[start]

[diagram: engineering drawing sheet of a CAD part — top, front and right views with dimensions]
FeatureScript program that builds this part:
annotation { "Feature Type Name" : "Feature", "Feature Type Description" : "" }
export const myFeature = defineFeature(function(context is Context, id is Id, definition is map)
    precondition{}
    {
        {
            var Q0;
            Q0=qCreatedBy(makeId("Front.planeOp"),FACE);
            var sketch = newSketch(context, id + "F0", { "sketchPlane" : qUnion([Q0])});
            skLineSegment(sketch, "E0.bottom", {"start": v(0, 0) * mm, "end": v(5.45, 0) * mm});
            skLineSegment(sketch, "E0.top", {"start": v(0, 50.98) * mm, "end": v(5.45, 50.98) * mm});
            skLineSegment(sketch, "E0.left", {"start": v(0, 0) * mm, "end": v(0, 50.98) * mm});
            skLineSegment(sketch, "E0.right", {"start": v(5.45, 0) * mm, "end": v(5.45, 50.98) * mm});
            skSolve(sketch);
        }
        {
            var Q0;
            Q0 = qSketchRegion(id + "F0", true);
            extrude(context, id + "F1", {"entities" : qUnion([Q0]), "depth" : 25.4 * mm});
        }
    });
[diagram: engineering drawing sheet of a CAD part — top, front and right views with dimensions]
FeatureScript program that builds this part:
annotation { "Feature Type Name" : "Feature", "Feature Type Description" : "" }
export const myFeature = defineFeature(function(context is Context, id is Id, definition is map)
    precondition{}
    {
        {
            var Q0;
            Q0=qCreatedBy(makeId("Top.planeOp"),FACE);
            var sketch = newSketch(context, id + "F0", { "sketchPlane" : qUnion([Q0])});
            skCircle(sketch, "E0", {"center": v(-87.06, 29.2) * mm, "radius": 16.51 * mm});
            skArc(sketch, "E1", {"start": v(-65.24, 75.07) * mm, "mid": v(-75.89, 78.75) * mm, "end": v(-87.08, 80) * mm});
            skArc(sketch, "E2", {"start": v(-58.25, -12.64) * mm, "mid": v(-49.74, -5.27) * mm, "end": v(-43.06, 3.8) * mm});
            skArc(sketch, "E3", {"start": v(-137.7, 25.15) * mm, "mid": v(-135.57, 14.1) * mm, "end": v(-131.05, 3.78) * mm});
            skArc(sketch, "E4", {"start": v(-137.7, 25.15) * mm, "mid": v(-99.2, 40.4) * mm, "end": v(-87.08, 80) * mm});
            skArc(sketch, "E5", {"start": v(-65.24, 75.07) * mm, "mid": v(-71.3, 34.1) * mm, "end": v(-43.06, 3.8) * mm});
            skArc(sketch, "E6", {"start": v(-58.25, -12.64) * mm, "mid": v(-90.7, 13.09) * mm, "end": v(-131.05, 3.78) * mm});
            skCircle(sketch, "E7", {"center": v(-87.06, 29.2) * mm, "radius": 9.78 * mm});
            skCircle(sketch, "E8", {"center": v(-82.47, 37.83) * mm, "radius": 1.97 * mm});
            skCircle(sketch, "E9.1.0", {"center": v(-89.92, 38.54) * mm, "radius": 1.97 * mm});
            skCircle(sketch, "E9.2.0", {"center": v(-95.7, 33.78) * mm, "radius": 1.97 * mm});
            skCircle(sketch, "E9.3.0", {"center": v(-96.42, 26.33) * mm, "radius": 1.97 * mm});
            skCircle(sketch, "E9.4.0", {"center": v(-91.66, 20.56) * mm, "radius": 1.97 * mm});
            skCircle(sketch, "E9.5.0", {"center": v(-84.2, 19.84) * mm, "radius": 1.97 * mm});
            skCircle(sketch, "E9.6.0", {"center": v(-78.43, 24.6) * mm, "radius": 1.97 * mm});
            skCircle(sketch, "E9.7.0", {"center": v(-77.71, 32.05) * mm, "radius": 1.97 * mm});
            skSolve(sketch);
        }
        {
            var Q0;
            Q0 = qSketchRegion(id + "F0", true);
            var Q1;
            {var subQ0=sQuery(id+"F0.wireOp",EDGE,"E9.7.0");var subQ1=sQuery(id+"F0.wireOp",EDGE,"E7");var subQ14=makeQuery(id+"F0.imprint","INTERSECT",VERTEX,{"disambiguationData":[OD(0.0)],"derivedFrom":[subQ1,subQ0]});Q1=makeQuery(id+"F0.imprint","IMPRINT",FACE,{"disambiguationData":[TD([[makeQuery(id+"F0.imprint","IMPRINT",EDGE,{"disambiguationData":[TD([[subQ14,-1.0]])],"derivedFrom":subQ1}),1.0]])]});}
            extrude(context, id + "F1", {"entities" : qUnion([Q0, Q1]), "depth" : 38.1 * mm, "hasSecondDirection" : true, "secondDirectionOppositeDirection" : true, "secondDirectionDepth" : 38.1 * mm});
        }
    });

[end]

# OBJECTIVE
Could you rename "myFeature" to "buildPart" throughout all the lines above and give them again with nothing else changed?

# SOLUTION FOR THIS EXERCISE
[diagram: engineering drawing sheet of a CAD part — top, front and right views with dimensions]
FeatureScript program that builds this part:
annotation { "Feature Type Name" : "Feature", "Feature Type Description" : "" }
export const buildPart = defineFeature(function(context is Context, id is Id, definition is map)
    precondition{}
    {
        {
            var Q0;
            Q0=qCreatedBy(makeId("Front.planeOp"),FACE);
            var sketch = newSketch(context, id + "F0", { "sketchPlane" : qUnion([Q0])});
            skLineSegment(sketch, "E0.bottom", {"start": v(0, 0) * mm, "end": v(5.45, 0) * mm});
            skLineSegment(sketch, "E0.top", {"start": v(0, 50.98) * mm, "end": v(5.45, 50.98) * mm});
            skLineSegment(sketch, "E0.left", {"start": v(0, 0) * mm, "end": v(0, 50.98) * mm});
            skLineSegment(sketch, "E0.right", {"start": v(5.45, 0) * mm, "end": v(5.45, 50.98) * mm});
            skSolve(sketch);
        }
        {
            var Q0;
            Q0 = qSketchRegion(id + "F0", true);
            extrude(context, id + "F1", {"entities" : qUnion([Q0]), "depth" : 25.4 * mm});
        }
    });
[diagram: engineering drawing sheet of a CAD part — top, front and right views with dimensions]
FeatureScript program that builds this part:
annotation { "Feature Type Name" : "Feature", "Feature Type Description" : "" }
export const buildPart = defineFeature(function(context is Context, id is Id, definition is map)
    precondition{}
    {
        {
            var Q0;
            Q0=qCreatedBy(makeId("Top.planeOp"),FACE);
            var sketch = newSketch(context, id + "F0", { "sketchPlane" : qUnion([Q0])});
            skCircle(sketch, "E0", {"center": v(-87.06, 29.2) * mm, "radius": 16.51 * mm});
            skArc(sketch, "E1", {"start": v(-65.24, 75.07) * mm, "mid": v(-75.89, 78.75) * mm, "end": v(-87.08, 80) * mm});
            skArc(sketch, "E2", {"start": v(-58.25, -12.64) * mm, "mid": v(-49.74, -5.27) * mm, "end": v(-43.06, 3.8) * mm});
            skArc(sketch, "E3", {"start": v(-137.7, 25.15) * mm, "mid": v(-135.57, 14.1) * mm, "end": v(-131.05, 3.78) * mm});
            skArc(sketch, "E4", {"start": v(-137.7, 25.15) * mm, "mid": v(-99.2, 40.4) * mm, "end": v(-87.08, 80) * mm});
            skArc(sketch, "E5", {"start": v(-65.24, 75.07) * mm, "mid": v(-71.3, 34.1) * mm, "end": v(-43.06, 3.8) * mm});
            skArc(sketch, "E6", {"start": v(-58.25, -12.64) * mm, "mid": v(-90.7, 13.09) * mm, "end": v(-131.05, 3.78) * mm});
            skCircle(sketch, "E7", {"center": v(-87.06, 29.2) * mm, "radius": 9.78 * mm});
            skCircle(sketch, "E8", {"center": v(-82.47, 37.83) * mm, "radius": 1.97 * mm});
            skCircle(sketch, "E9.1.0", {"center": v(-89.92, 38.54) * mm, "radius": 1.97 * mm});
            skCircle(sketch, "E9.2.0", {"center": v(-95.7, 33.78) * mm, "radius": 1.97 * mm});
            skCircle(sketch, "E9.3.0", {"center": v(-96.42, 26.33) * mm, "radius": 1.97 * mm});
            skCircle(sketch, "E9.4.0", {"center": v(-91.66, 20.56) * mm, "radius": 1.97 * mm});
            skCircle(sketch, "E9.5.0", {"center": v(-84.2, 19.84) * mm, "radius": 1.97 * mm});
            skCircle(sketch, "E9.6.0", {"center": v(-78.43, 24.6) * mm, "radius": 1.97 * mm});
            skCircle(sketch, "E9.7.0", {"center": v(-77.71, 32.05) * mm, "radius": 1.97 * mm});
            skSolve(sketch);
        }
        {
            var Q0;
            Q0 = qSketchRegion(id + "F0", true);
            var Q1;
            {var subQ0=sQuery(id+"F0.wireOp",EDGE,"E9.7.0");var subQ1=sQuery(id+"F0.wireOp",EDGE,"E7");var subQ14=makeQuery(id+"F0.imprint","INTERSECT",VERTEX,{"disambiguationData":[OD(0.0)],"derivedFrom":[subQ1,subQ0]});Q1=makeQuery(id+"F0.imprint","IMPRINT",FACE,{"disambiguationData":[TD([[makeQuery(id+"F0.imprint","IMPRINT",EDGE,{"disambiguationData":[TD([[subQ14,-1.0]])],"derivedFrom":subQ1}),1.0]])]});}
            extrude(context, id + "F1", {"entities" : qUnion([Q0, Q1]), "depth" : 38.1 * mm, "hasSecondDirection" : true, "secondDirectionOppositeDirection" : true, "secondDirectionDepth" : 38.1 * mm});
        }
    });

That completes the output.